#### Required task
From the first of the rows through the line with "genus: Melozone", write those lines out again with "common name" changed to "vernacular name" and everything else left as it is.

(Saved entries)
▽
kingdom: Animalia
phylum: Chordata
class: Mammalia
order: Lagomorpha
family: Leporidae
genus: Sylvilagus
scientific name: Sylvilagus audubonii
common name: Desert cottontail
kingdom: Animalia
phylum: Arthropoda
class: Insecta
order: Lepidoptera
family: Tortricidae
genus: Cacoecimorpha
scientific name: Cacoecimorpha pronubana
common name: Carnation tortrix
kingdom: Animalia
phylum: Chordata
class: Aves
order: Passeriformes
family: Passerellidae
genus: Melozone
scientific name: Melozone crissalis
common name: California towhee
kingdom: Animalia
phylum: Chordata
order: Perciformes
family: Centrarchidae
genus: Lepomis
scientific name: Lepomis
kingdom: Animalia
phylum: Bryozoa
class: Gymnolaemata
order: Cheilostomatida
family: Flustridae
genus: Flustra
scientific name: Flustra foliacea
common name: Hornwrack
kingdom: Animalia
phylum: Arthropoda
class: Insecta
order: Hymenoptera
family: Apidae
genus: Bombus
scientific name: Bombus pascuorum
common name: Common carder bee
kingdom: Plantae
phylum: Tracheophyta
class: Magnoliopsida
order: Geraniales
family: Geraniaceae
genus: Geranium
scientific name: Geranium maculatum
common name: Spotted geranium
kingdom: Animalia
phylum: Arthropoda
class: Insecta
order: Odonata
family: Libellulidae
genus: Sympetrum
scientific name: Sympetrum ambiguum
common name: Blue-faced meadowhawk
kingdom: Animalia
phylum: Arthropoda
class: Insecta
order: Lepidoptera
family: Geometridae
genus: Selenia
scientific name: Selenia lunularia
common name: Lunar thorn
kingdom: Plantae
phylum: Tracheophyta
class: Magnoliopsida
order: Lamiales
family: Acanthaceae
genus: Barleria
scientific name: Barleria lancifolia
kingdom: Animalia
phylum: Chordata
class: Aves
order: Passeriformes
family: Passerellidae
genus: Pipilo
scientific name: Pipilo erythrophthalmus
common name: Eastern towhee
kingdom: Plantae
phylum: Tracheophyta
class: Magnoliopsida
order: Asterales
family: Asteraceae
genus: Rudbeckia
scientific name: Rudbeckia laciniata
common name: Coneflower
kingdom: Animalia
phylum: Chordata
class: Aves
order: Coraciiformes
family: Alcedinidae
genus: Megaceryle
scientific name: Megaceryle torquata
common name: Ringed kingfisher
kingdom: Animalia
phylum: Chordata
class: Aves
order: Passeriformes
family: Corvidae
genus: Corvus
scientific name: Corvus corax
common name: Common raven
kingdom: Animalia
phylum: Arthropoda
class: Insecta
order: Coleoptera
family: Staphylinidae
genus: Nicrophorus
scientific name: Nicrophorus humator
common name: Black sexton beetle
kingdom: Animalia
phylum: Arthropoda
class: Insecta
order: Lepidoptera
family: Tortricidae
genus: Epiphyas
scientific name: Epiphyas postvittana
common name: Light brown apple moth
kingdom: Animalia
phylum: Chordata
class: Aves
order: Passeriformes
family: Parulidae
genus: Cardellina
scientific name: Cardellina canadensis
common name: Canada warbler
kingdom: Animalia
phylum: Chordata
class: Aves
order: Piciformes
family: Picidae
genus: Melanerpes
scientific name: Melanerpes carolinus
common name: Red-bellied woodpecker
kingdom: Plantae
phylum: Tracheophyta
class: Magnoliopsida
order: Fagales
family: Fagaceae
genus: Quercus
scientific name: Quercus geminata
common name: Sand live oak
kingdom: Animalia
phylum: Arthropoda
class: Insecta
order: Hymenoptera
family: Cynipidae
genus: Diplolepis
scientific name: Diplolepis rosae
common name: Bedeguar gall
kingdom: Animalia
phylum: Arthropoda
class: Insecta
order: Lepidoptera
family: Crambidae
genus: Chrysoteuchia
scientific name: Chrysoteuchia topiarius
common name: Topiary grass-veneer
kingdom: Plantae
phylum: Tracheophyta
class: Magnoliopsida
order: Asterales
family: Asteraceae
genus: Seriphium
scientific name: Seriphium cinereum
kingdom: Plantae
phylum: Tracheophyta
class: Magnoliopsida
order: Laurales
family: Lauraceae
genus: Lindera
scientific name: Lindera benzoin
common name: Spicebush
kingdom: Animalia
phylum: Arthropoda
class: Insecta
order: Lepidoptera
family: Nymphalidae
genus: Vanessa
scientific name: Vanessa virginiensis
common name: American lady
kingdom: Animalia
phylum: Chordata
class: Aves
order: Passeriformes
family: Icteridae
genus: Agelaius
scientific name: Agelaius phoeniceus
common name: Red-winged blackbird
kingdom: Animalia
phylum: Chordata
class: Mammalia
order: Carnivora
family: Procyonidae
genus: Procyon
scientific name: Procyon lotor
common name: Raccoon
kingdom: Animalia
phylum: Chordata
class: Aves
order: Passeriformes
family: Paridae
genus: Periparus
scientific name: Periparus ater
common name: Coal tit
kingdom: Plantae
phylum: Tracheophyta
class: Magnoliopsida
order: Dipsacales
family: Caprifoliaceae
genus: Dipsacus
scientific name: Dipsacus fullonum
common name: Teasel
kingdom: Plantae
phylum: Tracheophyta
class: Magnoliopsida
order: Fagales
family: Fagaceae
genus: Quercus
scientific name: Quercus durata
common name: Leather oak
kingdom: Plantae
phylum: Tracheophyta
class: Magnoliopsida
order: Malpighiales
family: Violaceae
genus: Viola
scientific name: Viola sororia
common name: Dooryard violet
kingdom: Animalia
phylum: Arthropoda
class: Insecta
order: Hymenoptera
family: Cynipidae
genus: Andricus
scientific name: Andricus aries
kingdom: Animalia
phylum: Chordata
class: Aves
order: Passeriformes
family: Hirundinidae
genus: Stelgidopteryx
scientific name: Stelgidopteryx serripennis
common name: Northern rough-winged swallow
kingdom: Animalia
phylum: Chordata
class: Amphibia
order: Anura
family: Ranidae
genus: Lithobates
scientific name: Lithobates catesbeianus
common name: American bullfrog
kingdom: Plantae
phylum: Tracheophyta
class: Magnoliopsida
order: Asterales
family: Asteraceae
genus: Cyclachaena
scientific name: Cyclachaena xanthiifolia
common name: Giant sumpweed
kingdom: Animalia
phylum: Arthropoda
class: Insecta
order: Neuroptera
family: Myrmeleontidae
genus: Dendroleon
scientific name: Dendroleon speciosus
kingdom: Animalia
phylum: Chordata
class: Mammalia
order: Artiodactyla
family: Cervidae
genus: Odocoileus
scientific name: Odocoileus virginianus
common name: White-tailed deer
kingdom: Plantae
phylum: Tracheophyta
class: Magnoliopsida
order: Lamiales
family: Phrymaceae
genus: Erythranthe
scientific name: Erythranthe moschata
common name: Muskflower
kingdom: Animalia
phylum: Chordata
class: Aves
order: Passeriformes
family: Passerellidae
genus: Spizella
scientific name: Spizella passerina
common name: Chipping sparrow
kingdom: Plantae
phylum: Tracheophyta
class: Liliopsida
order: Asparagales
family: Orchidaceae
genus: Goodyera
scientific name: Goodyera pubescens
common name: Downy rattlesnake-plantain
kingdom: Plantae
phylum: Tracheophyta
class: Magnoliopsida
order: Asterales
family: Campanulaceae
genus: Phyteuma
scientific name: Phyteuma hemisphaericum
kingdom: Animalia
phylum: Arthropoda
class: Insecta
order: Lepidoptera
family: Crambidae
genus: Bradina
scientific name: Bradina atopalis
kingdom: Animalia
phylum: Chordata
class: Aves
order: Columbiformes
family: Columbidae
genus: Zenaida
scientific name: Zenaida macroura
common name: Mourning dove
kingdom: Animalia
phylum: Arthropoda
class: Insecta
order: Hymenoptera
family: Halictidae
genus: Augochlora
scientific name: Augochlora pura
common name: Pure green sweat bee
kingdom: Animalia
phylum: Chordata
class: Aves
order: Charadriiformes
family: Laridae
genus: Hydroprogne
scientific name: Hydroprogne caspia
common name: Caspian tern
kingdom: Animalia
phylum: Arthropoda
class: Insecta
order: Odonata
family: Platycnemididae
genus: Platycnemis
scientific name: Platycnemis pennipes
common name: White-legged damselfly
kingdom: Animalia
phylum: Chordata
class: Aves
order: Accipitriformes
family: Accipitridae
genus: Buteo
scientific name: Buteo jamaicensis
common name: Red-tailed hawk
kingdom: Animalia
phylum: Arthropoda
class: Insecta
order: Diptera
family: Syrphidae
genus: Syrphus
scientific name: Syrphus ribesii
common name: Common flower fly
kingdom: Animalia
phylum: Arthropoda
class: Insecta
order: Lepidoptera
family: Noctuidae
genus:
△
#### Output
kingdom: Animalia
phylum: Chordata
class: Mammalia
order: Lagomorpha
family: Leporidae
genus: Sylvilagus
scientific name: Sylvilagus audubonii
vernacular name: Desert cottontail
kingdom: Animalia
phylum: Arthropoda
class: Insecta
order: Lepidoptera
family: Tortricidae
genus: Cacoecimorpha
scientific name: Cacoecimorpha pronubana
vernacular name: Carnation tortrix
kingdom: Animalia
phylum: Chordata
class: Aves
order: Passeriformes
family: Passerellidae
genus: Melozone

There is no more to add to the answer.